Suspect in Dallas shooting sought to 'terrorize' ICE agents, officials say
- 2025-09-26 02:41:46

The sniper who opened fire on an Immigration and Customs Enforcement field office in Dallas left behind notes saying he acted alone in an attack intended to kill and "terrorize" ICE agents, whose work he viewed as "human trafficking," officials said on Thursday.
Although one person held in ICE custody was killed and two other detainees were critically wounded in Wednesday's bloodshed, it seemed clear from the gunman's writings "he did not intend to kill detainees or harm them," Nancy Larson, acting U.S. attorney for the Northern District of Texas, said at a news conference.
No government personnel were injured in the incident, though officials said ICE agents and other federal officers rushed into harm's way to save some detainees sitting helpless in transport vans while shots were being fired.
The perpetrator was found dead from a self-inflicted gunshot on the rooftop of a nearby building from which he fired on the ICE building and transport vans parked in its entryway with a bolt-action rifle, officials said. The weapon was legally purchased by the gunman in August, according to authorities.
The suspect was identified on Wednesday as Joshua Jahn, 29, a Dallas-area resident who previously attended a community college and had worked as a solar panel installer. He had climbed to his rooftop sniper's perch using a ladder carried to the scene atop his car, Larson said.
His writings were discovered during a search of his home in Fairview, Texas, Larson told reporters.
"Yes, it was just me and my brain," she quoted one of his notes as saying, adding the messages showed a "game plan" for the attack.
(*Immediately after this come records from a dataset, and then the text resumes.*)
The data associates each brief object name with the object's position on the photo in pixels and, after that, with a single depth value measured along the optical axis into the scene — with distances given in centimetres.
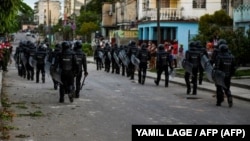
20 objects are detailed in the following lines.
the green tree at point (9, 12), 1312
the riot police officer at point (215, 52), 1729
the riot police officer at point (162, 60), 2361
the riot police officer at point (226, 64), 1688
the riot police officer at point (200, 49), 2097
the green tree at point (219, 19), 4609
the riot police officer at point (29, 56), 2739
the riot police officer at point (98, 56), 3906
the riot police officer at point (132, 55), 2746
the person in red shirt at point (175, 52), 3659
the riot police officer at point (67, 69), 1773
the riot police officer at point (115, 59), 3402
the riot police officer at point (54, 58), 1825
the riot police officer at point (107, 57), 3612
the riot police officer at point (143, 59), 2545
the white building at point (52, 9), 16462
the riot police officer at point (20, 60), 2983
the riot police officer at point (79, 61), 1894
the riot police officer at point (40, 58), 2578
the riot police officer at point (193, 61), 2085
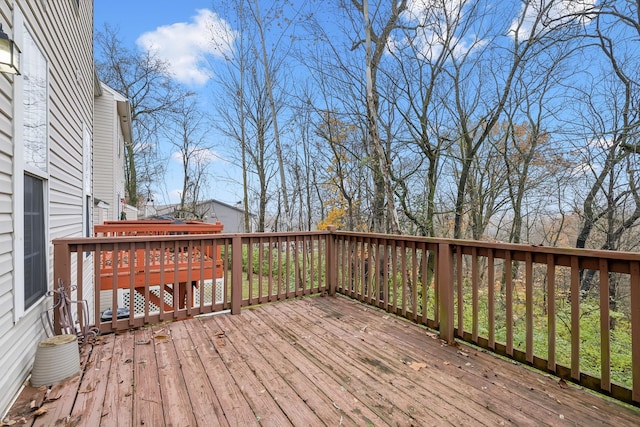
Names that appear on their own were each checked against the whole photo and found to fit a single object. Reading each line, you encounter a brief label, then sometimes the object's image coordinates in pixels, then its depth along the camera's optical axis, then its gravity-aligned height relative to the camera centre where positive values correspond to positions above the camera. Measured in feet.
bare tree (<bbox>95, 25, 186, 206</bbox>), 49.08 +19.74
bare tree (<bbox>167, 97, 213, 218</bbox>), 52.49 +11.06
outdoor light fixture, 5.61 +2.88
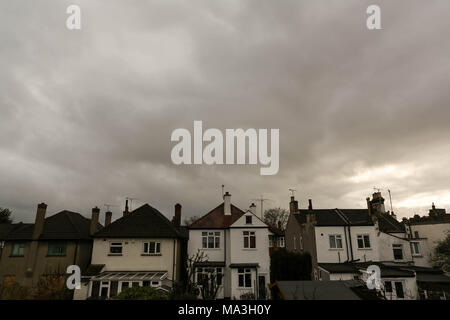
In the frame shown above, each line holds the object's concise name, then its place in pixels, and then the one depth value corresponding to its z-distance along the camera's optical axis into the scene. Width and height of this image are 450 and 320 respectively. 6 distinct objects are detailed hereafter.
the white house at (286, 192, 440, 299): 29.17
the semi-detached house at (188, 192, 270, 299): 27.88
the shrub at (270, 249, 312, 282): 30.52
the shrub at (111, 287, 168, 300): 11.38
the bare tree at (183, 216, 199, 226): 83.17
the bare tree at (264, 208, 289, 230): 69.56
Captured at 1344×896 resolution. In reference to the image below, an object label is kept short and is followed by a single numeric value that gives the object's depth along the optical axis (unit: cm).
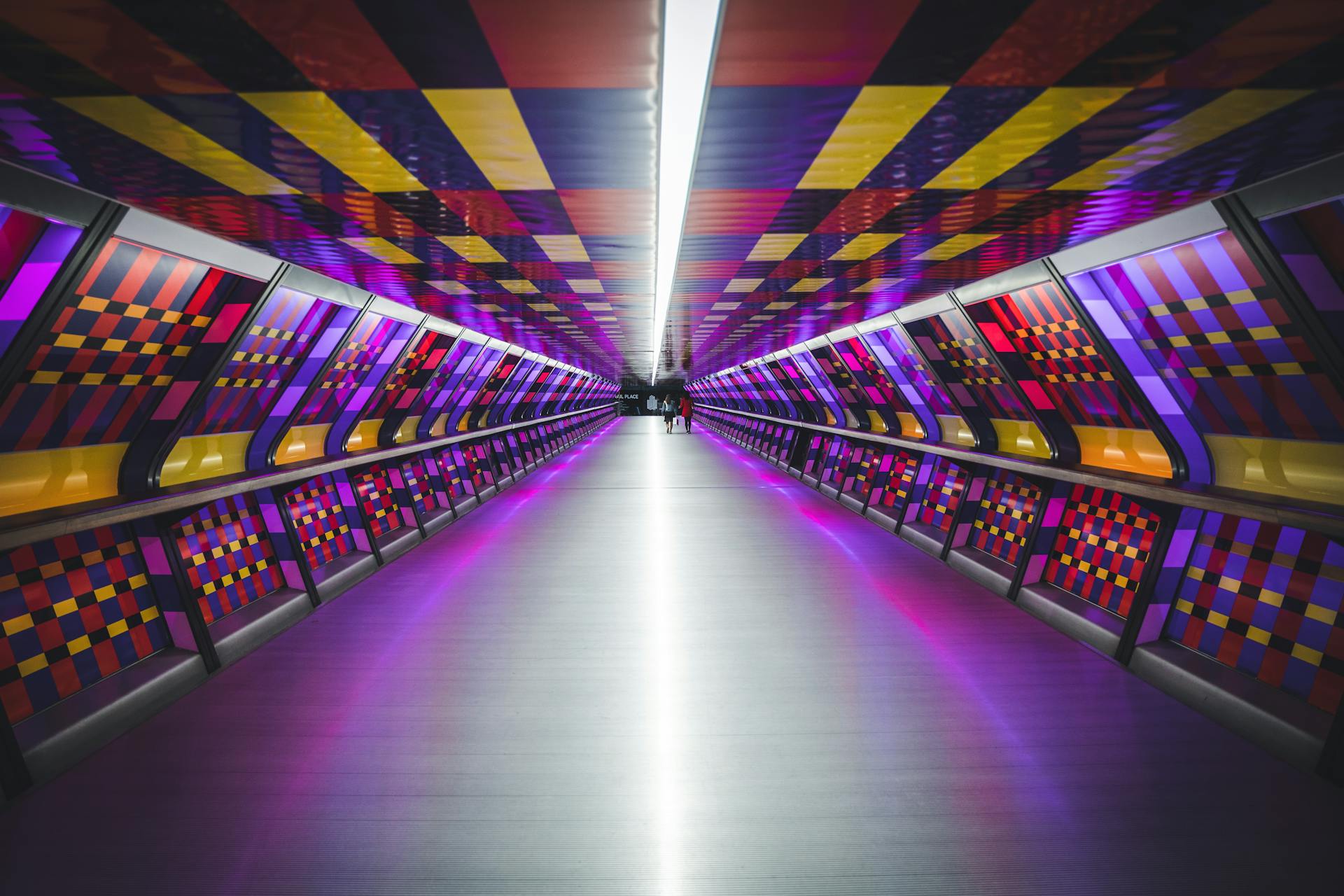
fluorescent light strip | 166
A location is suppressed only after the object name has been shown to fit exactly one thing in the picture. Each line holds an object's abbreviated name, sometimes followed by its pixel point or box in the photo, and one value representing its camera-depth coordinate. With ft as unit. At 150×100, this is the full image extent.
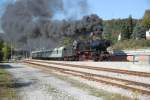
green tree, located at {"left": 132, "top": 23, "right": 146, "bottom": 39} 142.15
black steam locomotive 80.96
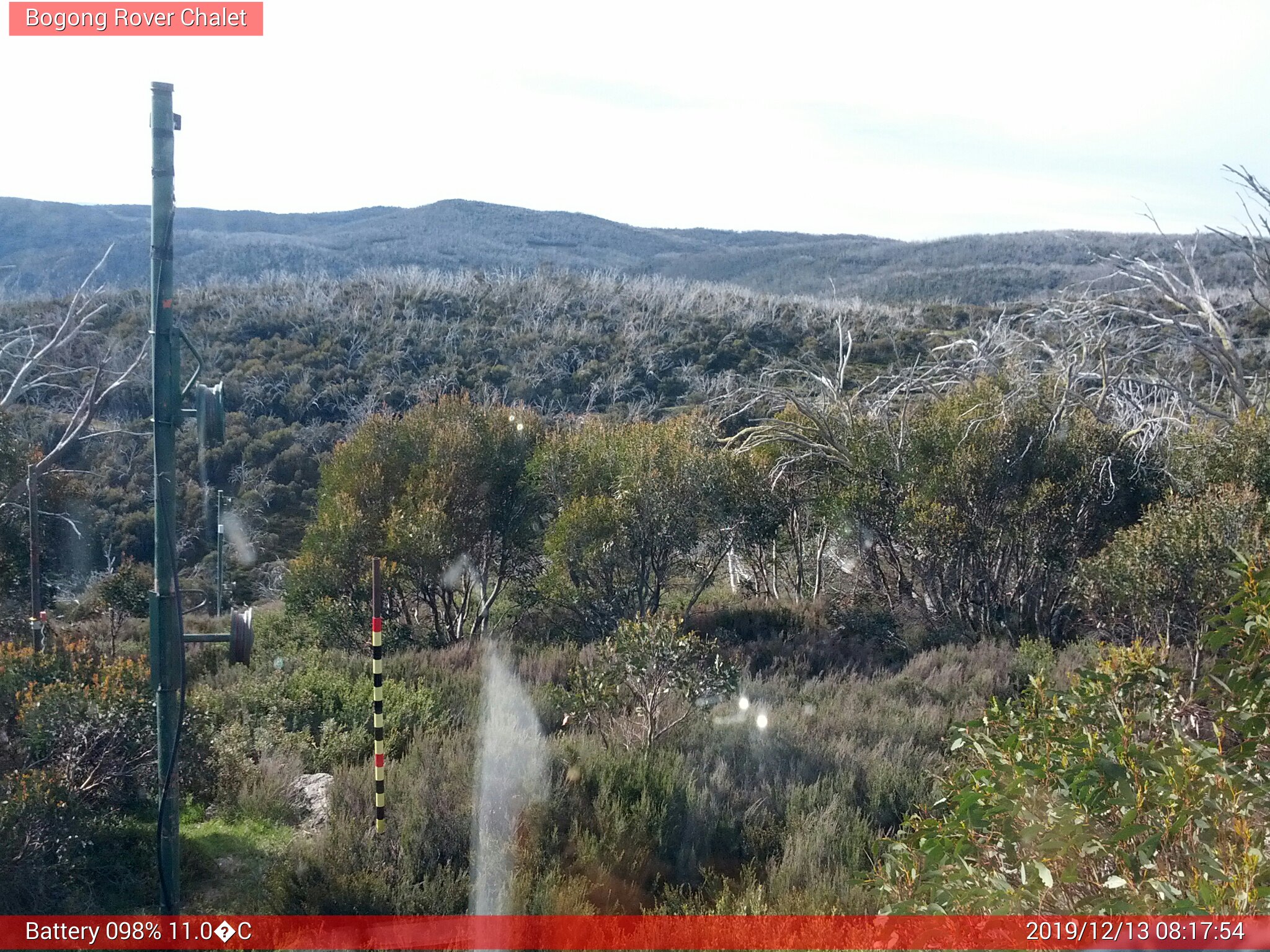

'VERY DEFINITION OF TERRORISM'
"He hoped his actions would terrorize ICE employees and interfere with their work, which he called human trafficking," the prosecutor said. "What he did is the very definition of terrorism."
Joseph Rothrock, special agent in charge of the FBI field office in Dallas, said all indications were that the shooter "committed this act alone," as stated in his own words.
"His handwritten notes show he did not expect to survive this event," Rothrock said.
President Donald Trump and others in his administration say the incident proves an increase in vitriolic rhetoric directed against ICE, the primary enforcement agency of Trump's aggressive immigration crackdown, is putting law enforcement at greater risk.
They also cast blame on the availability of apps capable of tracking the location of ICE agents.
"It's no different than giving a hit man the location of their intended target, and this is exactly what we saw happen in Dallas yesterday," Marcos Charles, an ICE executive associate director, said at Thursday's briefing.
According to FBI officials, Jahn used ICE-tracking apps and downloaded a list of local U.S. Department of Homeland Security facilities in preparation for Wednesday's pre-dawn attack.
The suspect also had researched video of conservative activist Charlie Kirk's highly publicized assassination, FBI Director Kash Patel said on social media on Thursday. The investigation thus far, Patel said, "indicates a high degree of pre-attack planning."
One of the first glimmers of the gunman's motives to be made public was a photo the FBI released within hours of the shooting of an unused bullet found inscribed with the phrase "ANTI-ICE."
ESCALATING VIOLENCE
Wednesday's attack was the third shooting this year in Texas at a DHS facility. A police officer was shot in July at an ICE detention center in Prairieland, and a Michigan man was shot dead by agents after opening fire on a U.S. Border Patrol station in McAllen in July.
ICE officers nationwide have been subjected to a 1,000% increase in assaults stoked by "violent rhetoric," Charles said, "and it has to stop."
The latest shooting came two weeks after Kirk, co-founder of the conservative student political group Turning Point USA and a close ally of Trump, was shot dead by a rooftop sniper during a speaking event in Utah, fueling fears of a new wave of violence in the United States.
On his Truth Social platform, Trump accused "Radical Left Democrats" of stoking anti-ICE violence by "constantly demonizing Law Enforcement, calling for ICE to be demolished, and comparing ICE Officers to Nazis."
On Thursday, Trump signed a presidential memo seeking to crack down on what he has characterized as organized efforts by left-wing groups to commit or incite political violence.
In the case of Jahn and Wednesday's shooting, investigators have found "no evidence of membership in any specific group or entity," Larson said.
Reuters reported in August that some ICE officers worried about safety as the Trump administration pushed the agency to dramatically increase arrests.
DHS spokesperson Tricia McLaughlin said in a statement on Thursday that ICE would increase security at facilities across the country.